# Will 325i fuel injectors work in 320i? UK/Canada?



## Mastronardi (Dec 27, 2002)

Will 325i fuel injectors work in 320i? UK/Canada? 

Hi Gang, 

I got 2 dead fuel injectors on my E36/320/1993/6cyl. The BMW part numbers are not the same from 320 vs 325. I'm not going to fork out 200$ per fuel injector, I'm planning to get used 325i fuel injectors, they are available all over North America. 

320i: 13 641 730 059 
325i: 13 641 730 060 

Anybody from UK/Canada try using the 325 fuel injectors in a 320i? Will they fit? Will the DME (Seimens) still work? 

Thanks.. 
Sergio


----------



## Mastronardi (Dec 27, 2002)

*Anyone from Canada/UK?*

I need to replace my fuel injectors? Any ideas? What are the chances that they are clogged, and with a few bottles fuel injector cleaner will unclog?

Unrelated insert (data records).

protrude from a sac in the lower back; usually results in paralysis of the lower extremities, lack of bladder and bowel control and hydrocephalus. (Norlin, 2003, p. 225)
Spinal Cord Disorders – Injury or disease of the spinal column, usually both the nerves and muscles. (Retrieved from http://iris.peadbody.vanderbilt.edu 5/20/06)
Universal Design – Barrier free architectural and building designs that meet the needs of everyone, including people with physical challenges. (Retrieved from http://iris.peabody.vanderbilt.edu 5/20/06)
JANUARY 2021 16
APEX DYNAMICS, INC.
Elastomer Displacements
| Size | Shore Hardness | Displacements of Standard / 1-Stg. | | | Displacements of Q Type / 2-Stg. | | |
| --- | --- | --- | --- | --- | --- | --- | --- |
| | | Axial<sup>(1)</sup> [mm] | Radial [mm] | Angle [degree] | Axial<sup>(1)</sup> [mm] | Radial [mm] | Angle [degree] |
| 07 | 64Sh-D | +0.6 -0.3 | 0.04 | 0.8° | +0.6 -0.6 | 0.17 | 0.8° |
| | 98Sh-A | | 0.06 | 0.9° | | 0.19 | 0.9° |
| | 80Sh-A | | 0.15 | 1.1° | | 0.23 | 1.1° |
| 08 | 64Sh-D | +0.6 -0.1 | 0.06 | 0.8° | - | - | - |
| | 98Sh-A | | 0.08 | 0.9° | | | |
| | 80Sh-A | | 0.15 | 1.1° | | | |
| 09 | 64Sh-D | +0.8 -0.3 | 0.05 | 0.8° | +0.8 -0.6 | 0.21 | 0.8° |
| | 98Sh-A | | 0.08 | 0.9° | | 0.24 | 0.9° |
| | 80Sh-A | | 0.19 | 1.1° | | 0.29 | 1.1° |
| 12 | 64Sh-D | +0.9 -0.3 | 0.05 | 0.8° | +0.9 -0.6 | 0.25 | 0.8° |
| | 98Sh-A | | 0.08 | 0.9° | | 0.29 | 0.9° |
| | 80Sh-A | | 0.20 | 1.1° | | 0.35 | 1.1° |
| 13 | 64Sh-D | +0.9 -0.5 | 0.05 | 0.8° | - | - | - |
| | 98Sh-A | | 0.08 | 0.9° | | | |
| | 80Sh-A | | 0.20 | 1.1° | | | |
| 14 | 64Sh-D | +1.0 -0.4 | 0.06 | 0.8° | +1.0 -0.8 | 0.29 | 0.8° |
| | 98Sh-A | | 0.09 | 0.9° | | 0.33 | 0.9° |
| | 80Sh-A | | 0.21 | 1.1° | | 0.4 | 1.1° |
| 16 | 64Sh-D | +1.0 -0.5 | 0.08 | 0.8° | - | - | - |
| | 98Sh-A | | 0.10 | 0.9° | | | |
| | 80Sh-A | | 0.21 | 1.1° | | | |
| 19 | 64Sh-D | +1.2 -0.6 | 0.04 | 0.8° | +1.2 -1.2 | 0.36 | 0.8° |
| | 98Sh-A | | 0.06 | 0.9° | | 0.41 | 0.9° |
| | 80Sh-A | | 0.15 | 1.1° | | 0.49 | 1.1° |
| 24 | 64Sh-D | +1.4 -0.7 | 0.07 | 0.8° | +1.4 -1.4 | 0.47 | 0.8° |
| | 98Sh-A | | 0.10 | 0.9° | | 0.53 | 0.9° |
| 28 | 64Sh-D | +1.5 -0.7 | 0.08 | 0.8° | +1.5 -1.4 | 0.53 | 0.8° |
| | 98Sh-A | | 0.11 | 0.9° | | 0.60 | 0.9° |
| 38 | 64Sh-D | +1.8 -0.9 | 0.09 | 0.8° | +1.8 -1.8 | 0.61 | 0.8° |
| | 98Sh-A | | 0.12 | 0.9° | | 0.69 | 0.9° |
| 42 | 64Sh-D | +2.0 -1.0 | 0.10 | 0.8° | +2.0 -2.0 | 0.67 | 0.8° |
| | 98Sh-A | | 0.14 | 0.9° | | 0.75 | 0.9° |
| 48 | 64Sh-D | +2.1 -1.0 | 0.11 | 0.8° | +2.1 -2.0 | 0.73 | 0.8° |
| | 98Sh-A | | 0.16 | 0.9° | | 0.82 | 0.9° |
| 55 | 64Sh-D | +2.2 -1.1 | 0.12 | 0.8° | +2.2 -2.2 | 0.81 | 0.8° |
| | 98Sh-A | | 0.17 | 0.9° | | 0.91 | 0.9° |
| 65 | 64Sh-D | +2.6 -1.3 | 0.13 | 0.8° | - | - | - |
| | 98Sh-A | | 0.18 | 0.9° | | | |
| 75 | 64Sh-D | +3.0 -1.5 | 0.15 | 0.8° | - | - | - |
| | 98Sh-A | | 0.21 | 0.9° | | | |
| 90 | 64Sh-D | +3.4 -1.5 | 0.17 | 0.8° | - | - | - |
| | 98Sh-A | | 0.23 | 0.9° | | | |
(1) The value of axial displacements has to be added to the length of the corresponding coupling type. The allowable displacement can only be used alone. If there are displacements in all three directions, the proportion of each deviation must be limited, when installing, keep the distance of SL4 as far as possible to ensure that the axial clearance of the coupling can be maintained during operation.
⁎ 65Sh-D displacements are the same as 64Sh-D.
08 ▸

I thought these injectors are supposed to last forever!
Please let me know.
Thanks...
Sergio


----------



## Mastronardi (Dec 27, 2002)

*Any Bosch fuel injectors specialists?*

I'm planning to remove my fuel injectors, and hopping they are clogged and will try to unclog them with some gas, straw, and shop-vac machine.

Hope it works. Does anyone know if I put fuel injector form Bosh that fits but just has different spraying performance will still work? Will my Seimens DME freakout?

Thanks....
Sergio


----------